Voici la suite du roman Un kilomètre publié au rythme d’un chapitre par semaine environ. Pour le lire par ordre chronologique dans son état d’avancement actuel, vous pouvez cliquer sur l’onglet « Un kilomètre (roman) » du menu d’accueil. Merci de votre visite.

Solange pédalait. Tout tournait : le compteur, les pédales, la minuterie de la lumière de la cave, ses pensées. Tout sauf les roues puisque le vélo d’appartement n’en avait pas.

Dans six jours, on fêterait le quatrième anniversaire du premier confinement. Les journalistes en parleraient beaucoup. On interrogerait les survivants des premières formes graves du covid et les soignants vétérans, ceux qui étaient montés au front, armés de blouses en sacs poubelle. La première vague fondait la mythologie d’une nouvelle époque.

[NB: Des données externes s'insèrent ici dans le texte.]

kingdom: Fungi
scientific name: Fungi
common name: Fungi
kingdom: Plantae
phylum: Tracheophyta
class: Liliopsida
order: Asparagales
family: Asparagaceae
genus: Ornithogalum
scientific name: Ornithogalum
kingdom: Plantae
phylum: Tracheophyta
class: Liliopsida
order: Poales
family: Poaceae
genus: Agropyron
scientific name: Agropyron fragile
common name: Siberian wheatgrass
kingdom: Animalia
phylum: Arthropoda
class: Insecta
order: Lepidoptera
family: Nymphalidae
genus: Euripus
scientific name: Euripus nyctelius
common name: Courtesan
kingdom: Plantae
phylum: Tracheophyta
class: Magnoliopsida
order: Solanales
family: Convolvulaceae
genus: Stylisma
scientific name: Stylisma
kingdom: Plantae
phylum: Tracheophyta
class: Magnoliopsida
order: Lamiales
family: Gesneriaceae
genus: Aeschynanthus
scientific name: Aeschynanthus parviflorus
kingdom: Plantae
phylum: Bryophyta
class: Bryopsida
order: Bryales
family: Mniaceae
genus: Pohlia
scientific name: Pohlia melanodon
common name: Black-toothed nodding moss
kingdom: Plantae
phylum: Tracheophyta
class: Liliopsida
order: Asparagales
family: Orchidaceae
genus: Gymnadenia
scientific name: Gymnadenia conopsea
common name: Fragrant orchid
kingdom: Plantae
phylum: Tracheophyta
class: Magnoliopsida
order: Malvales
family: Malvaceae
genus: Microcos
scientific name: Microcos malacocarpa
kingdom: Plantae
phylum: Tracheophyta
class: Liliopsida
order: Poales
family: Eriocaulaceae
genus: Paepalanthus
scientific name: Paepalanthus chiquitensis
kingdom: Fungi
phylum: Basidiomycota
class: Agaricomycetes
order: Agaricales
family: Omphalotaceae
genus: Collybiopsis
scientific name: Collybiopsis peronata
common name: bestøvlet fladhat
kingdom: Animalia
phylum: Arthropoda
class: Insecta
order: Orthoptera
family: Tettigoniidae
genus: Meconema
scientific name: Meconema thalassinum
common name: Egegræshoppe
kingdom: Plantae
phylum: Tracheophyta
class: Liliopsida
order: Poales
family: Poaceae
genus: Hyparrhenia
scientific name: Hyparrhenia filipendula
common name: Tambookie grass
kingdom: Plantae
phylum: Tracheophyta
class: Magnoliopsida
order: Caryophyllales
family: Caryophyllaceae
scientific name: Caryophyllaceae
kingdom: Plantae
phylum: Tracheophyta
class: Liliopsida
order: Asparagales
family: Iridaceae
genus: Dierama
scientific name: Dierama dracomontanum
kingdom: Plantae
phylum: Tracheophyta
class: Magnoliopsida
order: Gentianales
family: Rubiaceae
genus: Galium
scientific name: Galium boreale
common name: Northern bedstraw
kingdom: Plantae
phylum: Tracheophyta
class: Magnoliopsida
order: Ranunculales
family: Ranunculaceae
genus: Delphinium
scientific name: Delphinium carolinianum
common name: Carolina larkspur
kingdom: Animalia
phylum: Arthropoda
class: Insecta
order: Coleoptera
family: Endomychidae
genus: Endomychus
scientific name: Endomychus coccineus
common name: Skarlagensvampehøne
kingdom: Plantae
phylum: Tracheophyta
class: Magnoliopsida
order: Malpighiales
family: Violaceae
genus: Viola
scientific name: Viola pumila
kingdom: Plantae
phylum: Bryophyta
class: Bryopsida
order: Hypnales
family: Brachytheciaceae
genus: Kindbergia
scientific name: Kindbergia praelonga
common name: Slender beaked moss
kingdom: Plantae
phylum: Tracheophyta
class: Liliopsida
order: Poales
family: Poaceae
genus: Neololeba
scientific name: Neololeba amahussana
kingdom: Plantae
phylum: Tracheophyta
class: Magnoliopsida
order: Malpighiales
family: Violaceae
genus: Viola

Solange se promenait dans ses souvenirs à défaut d’avancer vraiment. La lumière s’éteignit dans un clac. Le bouton de la minuterie avait fini son tour. Solange aurait pu continuer à pédaler dans le noir. Ce n’était pas pour le paysage qu’elle avait à voir : l’étroit local en béton, des tuyauteries en plastique gris, quelques vélos oubliés appuyés contre les murs. Tout valait pourtant mieux que l’obscurité qui transformait la cave en tombeau. Dans un soupir, Solange arrêta son effort et descendit de sa selle. L’écran du vélo, alimenté par une dynamo, se mit à clignoter faiblement, émettant un éclairage tout juste suffisant pour la guider vers l’interrupteur. Dans quarante-cinq secondes, l’écran s’arrêterait et le noir serait complet. Toutes les trois minutes et douze secondes, la lumière du sous-sol s’éteignait. Un imbécile avait installé la minuterie dans un recoin du mur derrière l’escalier, trop exigu pour que le vélo puisse se loger à proximité. Toutes les trois minutes et douze secondes, Solange descendait donc de son vélo pour tourner, dans le sens des aiguilles d’une montre, le bouton de la minuterie qui reprenait en grinçant sa course dans le sens trigonométrique à la vitesse de 1,875 degrés par seconde, soit de 1,9625 radians par minute.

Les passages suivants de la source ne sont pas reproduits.